> [Tâche A] Recopiez le discours des vœux de la FEDOM en commençant à « Monsieur le Directeur » et en terminant à « ou de dessiner. ».
> [Tâche B] Prolongez le discours des vœux de la FEDOM à la suite de sa dernière phrase.

> [Texte à lire]
Discours de Jean-Pierre Philibert à l’occasion des vœux de la FEDOM (28.01.2015 à la Créole)

Discours de Jean-Pierre Philibert à l’occasion des vœux de la FEDOM (28.01.2015 à la Créole)

Madame la Ministre des Outremers

Mesdames et Messieurs les Ministres,

Mesdames et Messieurs les Parlementaires et leurs collaborateurs

Messieurs les conseillers du Président de la République et du Premier ministre

Mesdames et Messieurs les membres des cabinets ministériels

Monsieur le Général commandant le SMA

Monsieur le Président du CREFOM,

Monsieur le Préfet, Directeur général de la DGOM,

Monsieur le Directeur général d’Atout France

Mesdames et Messieurs les entrepreneurs, chers membres de la FEDOM

Mesdames et Messieurs les journalistes

Chers amis

 

 

Tout le monde comprendra que mes premiers mots et mes premiers vœux s’adressent à nos amis journalistes. Les tragiques événements que notre pays a traversé ont montré, s’il en était besoin, que le métier d’informer ou de commenter l’actualité, quel qu’en soit la forme, était un métier à risques. On le savait hélas pour ceux qui couvrent les théâtres d’opération extérieurs, mais on ne savait pas qu’un jour on assassinerait sur le territoire français des journalistes et caricaturistes pour leur dénier le droit d’écrire ou de dessiner.

> [Entrées extraites]

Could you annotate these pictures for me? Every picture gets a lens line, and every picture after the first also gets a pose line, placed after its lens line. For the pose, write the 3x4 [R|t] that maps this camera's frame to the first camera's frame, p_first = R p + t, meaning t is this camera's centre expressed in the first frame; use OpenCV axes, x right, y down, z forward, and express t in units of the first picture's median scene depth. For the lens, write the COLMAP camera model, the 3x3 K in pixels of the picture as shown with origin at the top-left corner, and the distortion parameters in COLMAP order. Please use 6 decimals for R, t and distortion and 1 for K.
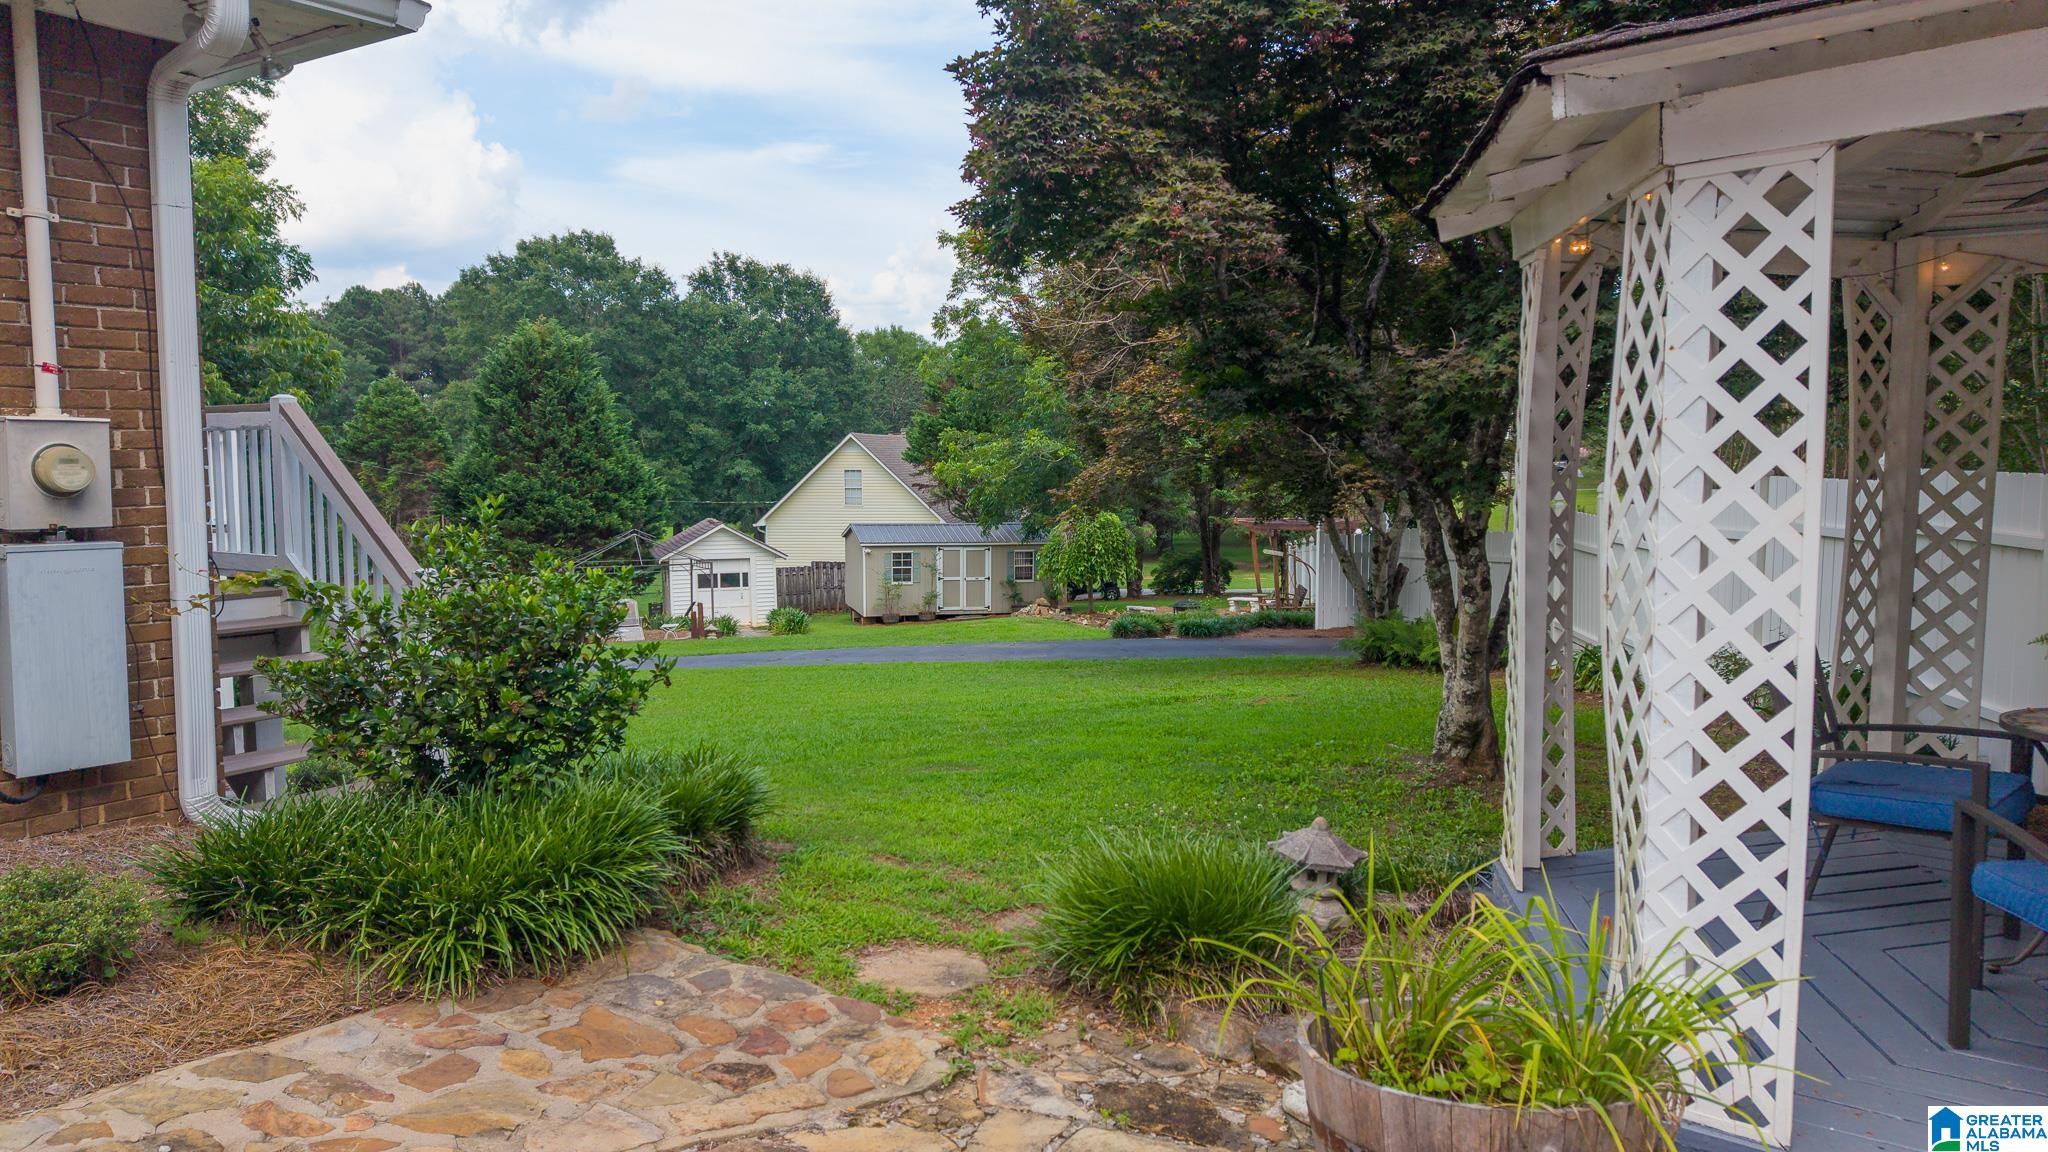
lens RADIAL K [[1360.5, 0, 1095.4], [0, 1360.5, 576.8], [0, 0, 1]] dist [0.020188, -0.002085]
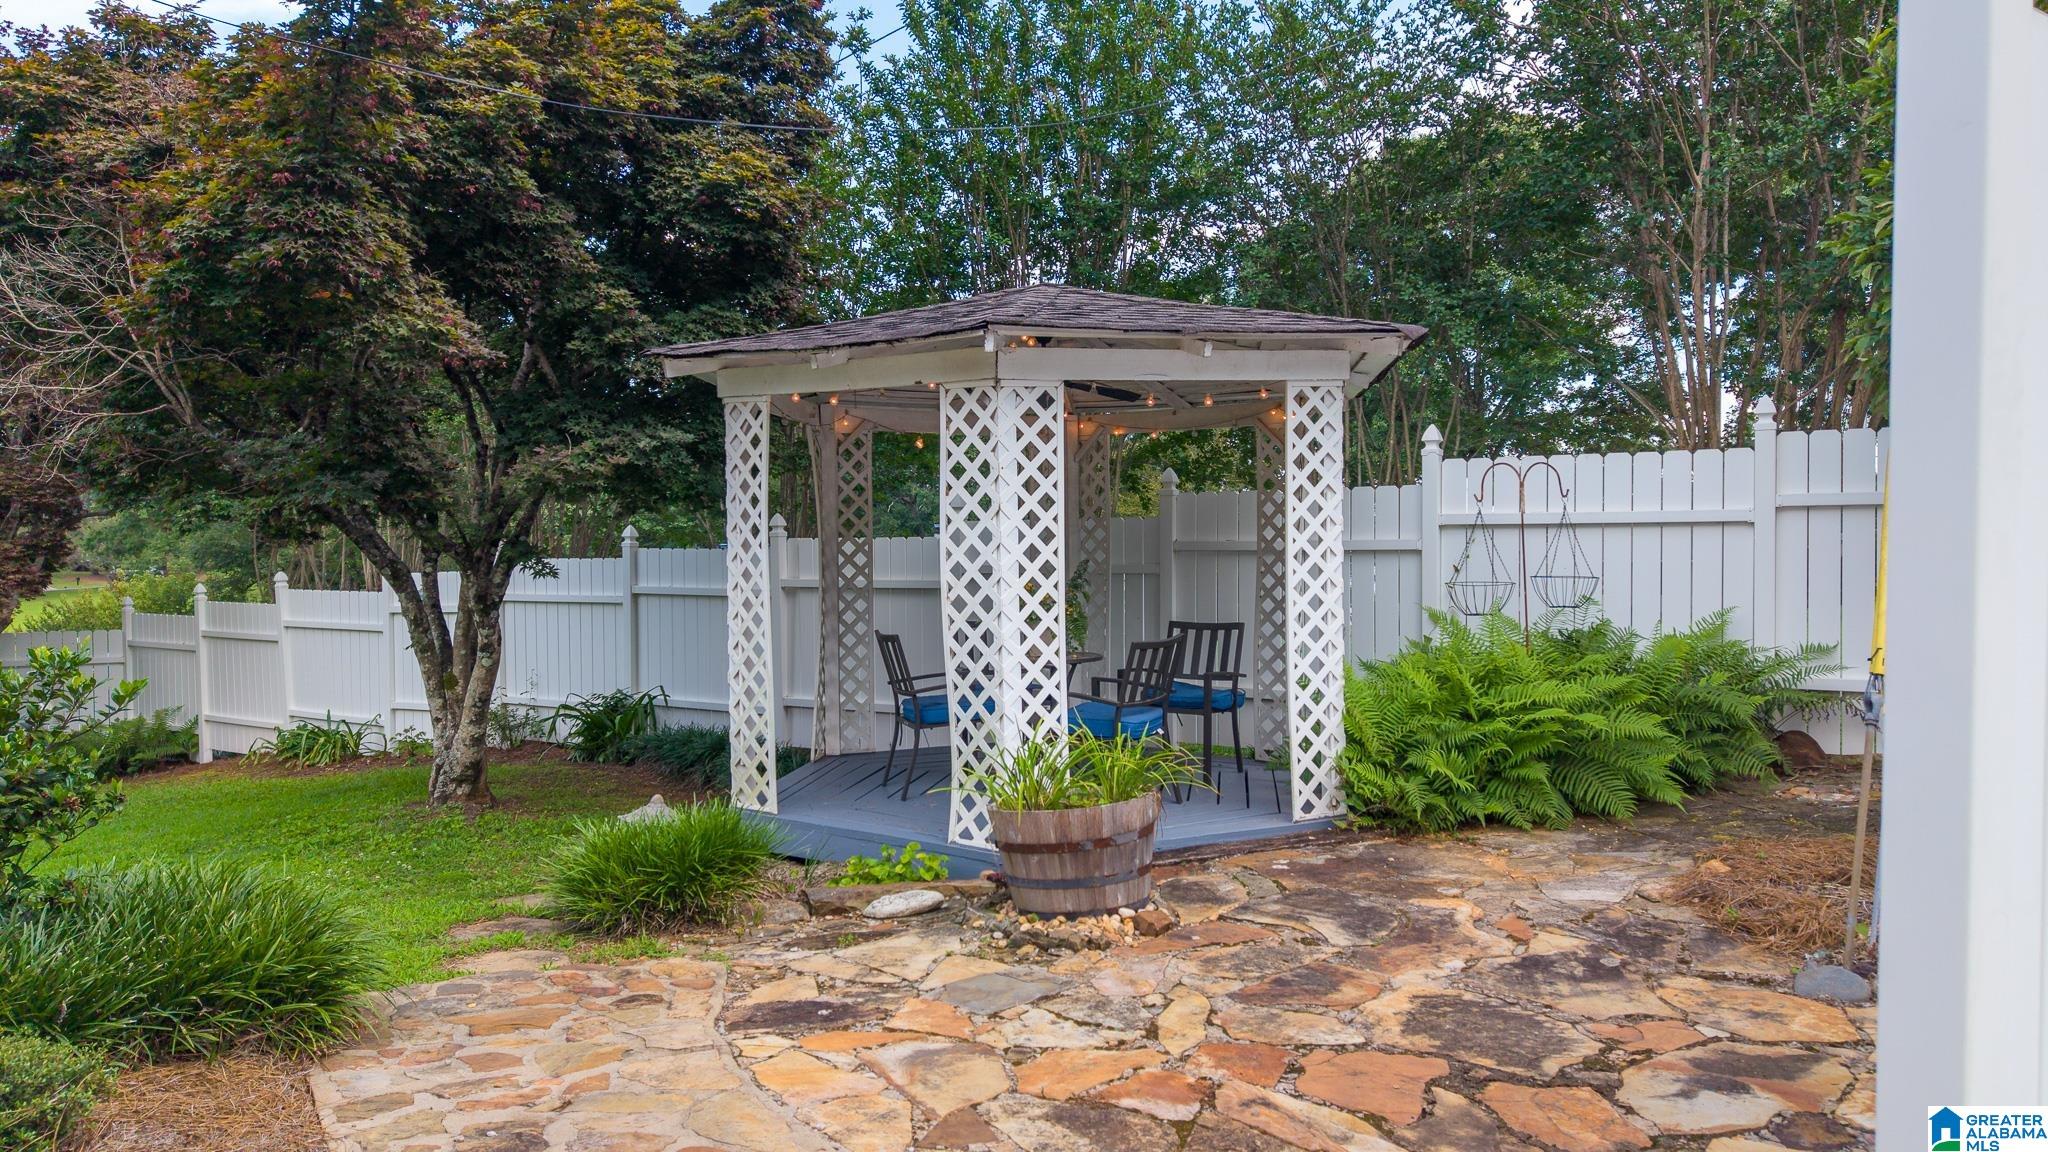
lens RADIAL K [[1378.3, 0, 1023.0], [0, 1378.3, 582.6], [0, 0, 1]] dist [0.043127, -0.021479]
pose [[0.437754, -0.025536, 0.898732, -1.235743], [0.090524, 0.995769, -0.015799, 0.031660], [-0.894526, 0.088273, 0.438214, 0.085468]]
==
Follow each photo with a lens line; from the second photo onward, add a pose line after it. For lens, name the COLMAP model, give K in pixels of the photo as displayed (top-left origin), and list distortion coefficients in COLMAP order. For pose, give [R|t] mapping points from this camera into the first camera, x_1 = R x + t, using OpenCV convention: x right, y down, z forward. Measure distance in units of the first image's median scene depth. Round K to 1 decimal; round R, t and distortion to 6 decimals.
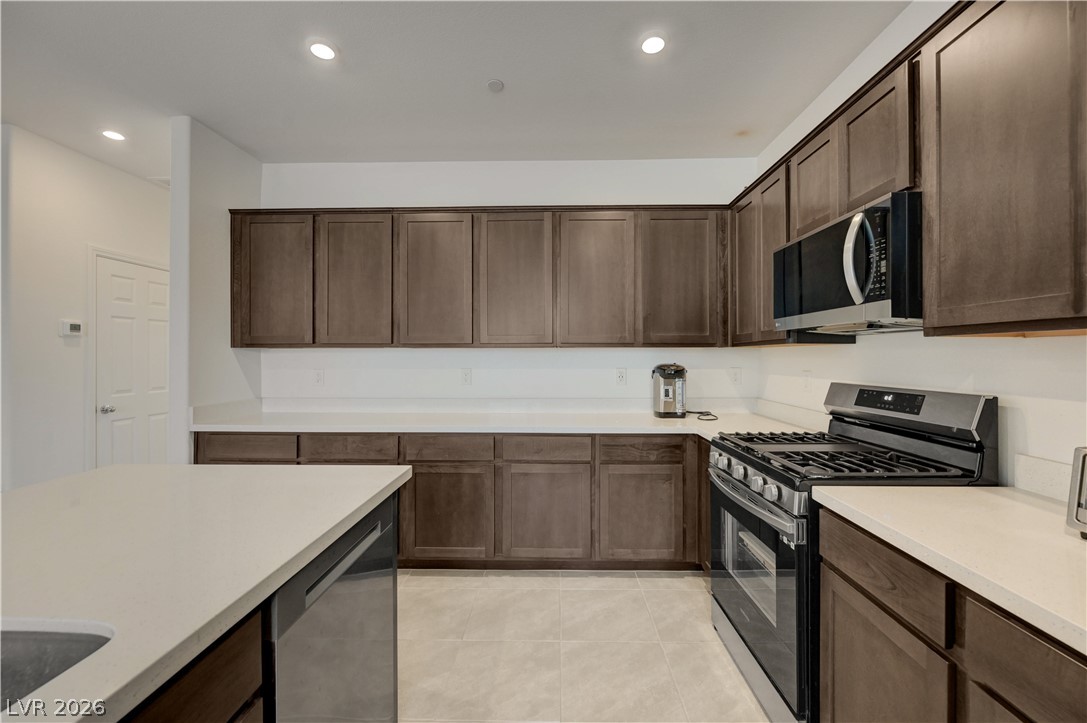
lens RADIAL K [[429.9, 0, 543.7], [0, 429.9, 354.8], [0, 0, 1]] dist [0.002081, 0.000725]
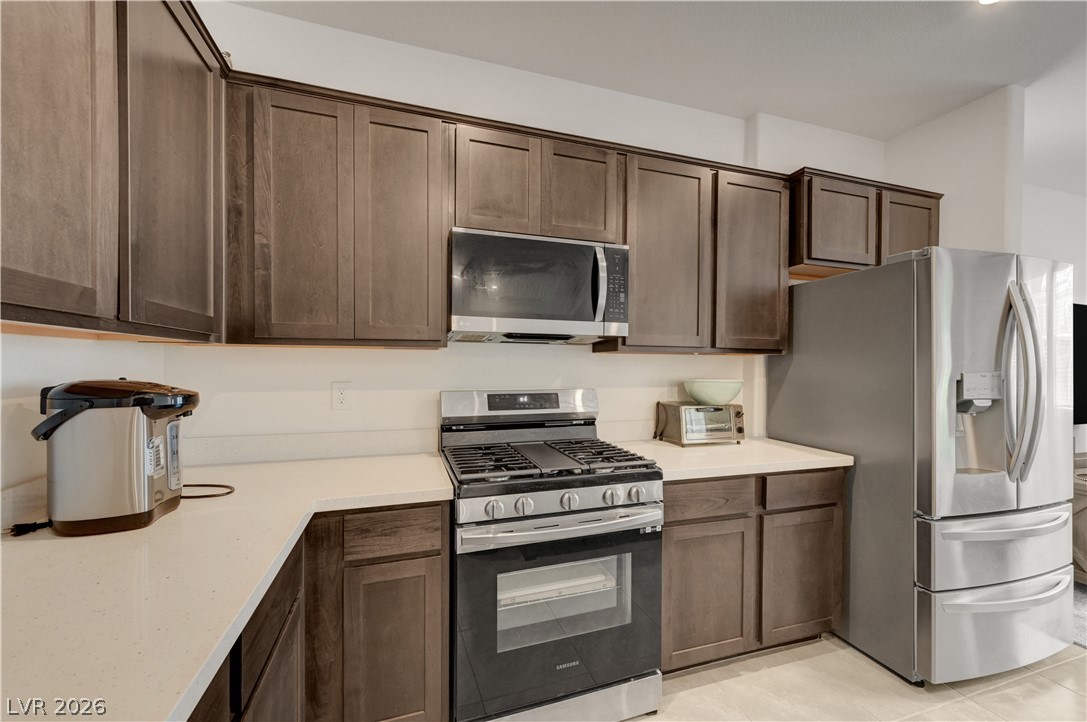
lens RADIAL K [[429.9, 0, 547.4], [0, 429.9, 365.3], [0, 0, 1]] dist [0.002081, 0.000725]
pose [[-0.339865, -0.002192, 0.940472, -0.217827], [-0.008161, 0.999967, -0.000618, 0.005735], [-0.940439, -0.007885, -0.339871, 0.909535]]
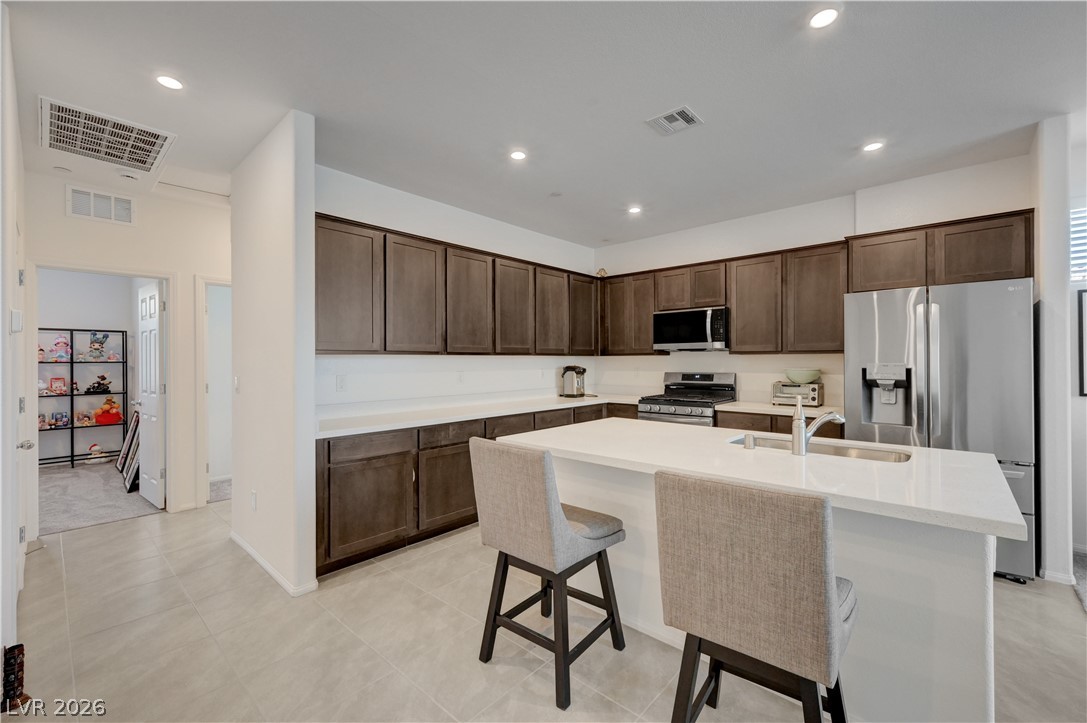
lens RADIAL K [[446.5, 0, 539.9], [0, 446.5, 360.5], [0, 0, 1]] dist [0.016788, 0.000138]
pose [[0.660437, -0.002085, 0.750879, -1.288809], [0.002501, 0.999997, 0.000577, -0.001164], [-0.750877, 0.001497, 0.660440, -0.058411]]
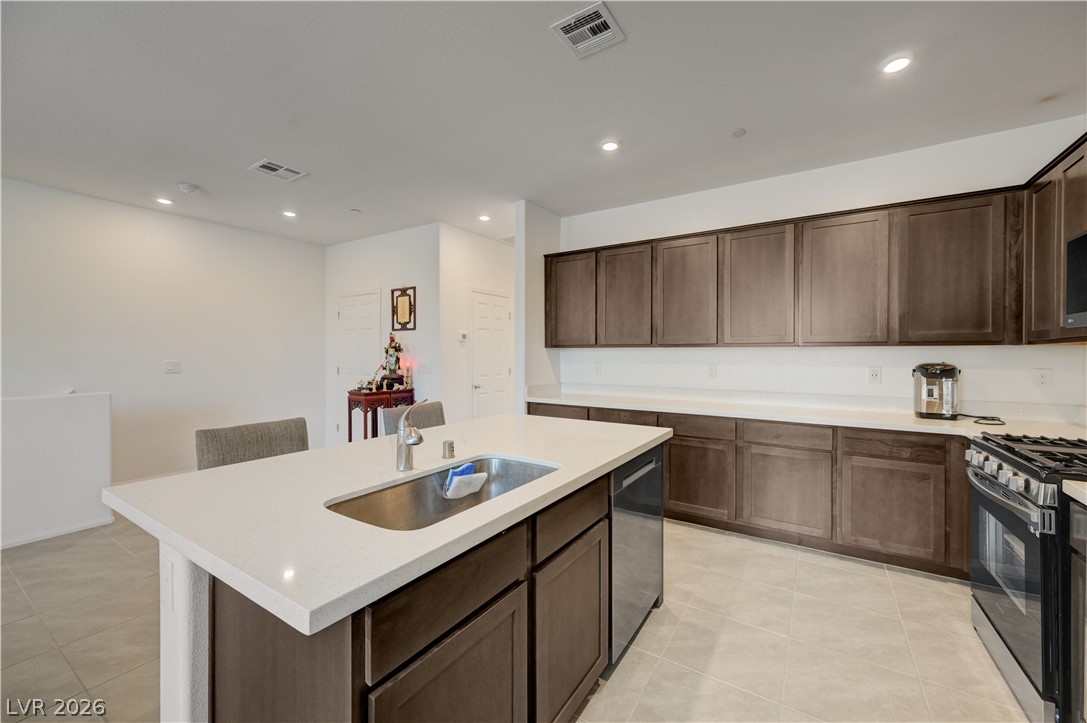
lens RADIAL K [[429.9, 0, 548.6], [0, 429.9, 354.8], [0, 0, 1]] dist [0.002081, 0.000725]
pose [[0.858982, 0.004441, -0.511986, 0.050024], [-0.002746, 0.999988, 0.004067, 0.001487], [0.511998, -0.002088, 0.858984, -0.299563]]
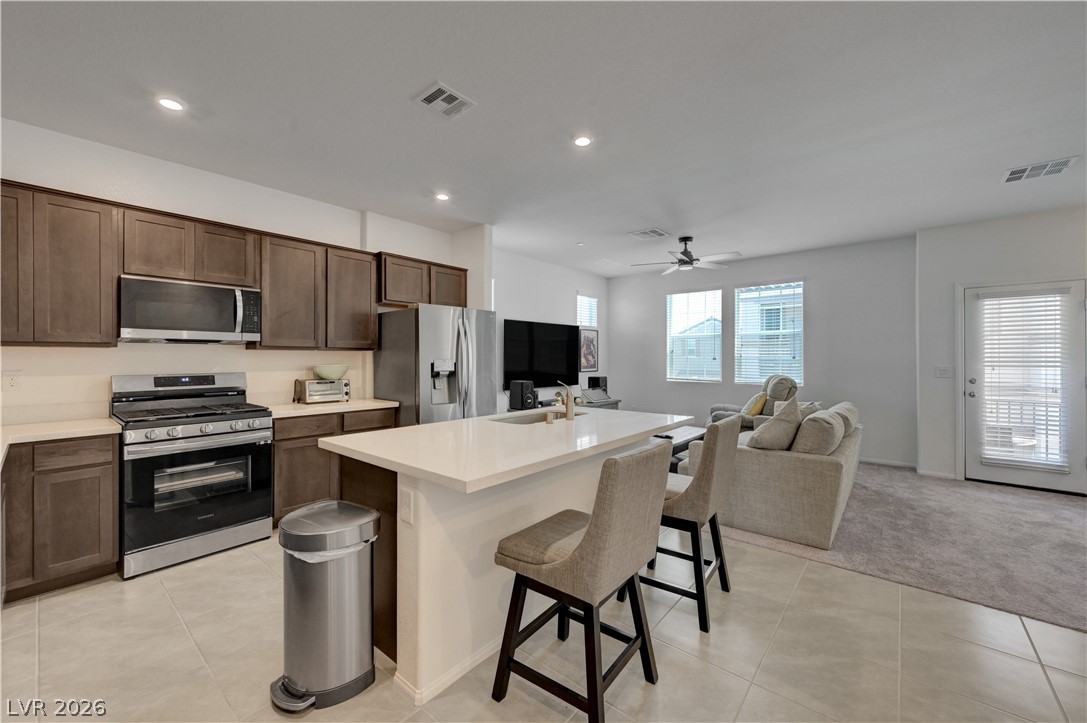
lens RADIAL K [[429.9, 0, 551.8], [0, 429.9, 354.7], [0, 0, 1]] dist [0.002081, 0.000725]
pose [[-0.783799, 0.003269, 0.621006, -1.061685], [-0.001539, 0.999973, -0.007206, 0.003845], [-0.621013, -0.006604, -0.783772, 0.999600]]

> [Votre réponse A]
Monsieur le Directeur général d’Atout France

Mesdames et Messieurs les entrepreneurs, chers membres de la FEDOM

Mesdames et Messieurs les journalistes

Chers amis

 

 

Tout le monde comprendra que mes premiers mots et mes premiers vœux s’adressent à nos amis journalistes. Les tragiques événements que notre pays a traversé ont montré, s’il en était besoin, que le métier d’informer ou de commenter l’actualité, quel qu’en soit la forme, était un métier à risques. On le savait hélas pour ceux qui couvrent les théâtres d’opération extérieurs, mais on ne savait pas qu’un jour on assassinerait sur le territoire français des journalistes et caricaturistes pour leur dénier le droit d’écrire ou de dessiner.

> [Votre réponse B]
 

L’immense émotion qui s’est emparée de notre pays à la nouvelle de ce drame et la mobilisation qui s’en est suivie nous ont rassuré sur notre capacité et notre volonté collective à nous rassembler pour réaffirmer notre attachement aux valeurs fondatrices de la République.

 

Mais je n’oublie pas pour autant que nombre de journaux et organes de presse sont en grande difficulté dans nos territoires et que des interrogations demeurent sur le service public audiovisuel dédié à nos Outremers.

 

Alors, pour vous tous Mesdames et Messieurs les journalistes, je forme le vœu que l’année 2015 soit celle de la sérénité retrouvée.

 

Une cérémonie de vœux est un exercice à la fois convenu et sympathique et nul doute que nous n’échapperons pas à la règle.

 

Je souhaiterais cependant que nous puissions aller un peu plus loin.

 

Votre présence nombreuse, et notamment celle des anciens ministres de l’outre-mer ou des outremers comme celle des parlementaires et des hauts responsables qui sont ici, crée en effet une exigence. Celle de se dire les choses directement, sans parti pris mais sans concession.

 

Un mot d’abord sur notre Fédération. Nous sommes présents aujourd’hui dans tous les outremers où nous fédérons l’immense majorité des organisations professionnelles et syndicales d’employeurs, ainsi que nombre d’entreprises, petites ou grandes, qui travaillent ou ont des intérêts dans nos territoires.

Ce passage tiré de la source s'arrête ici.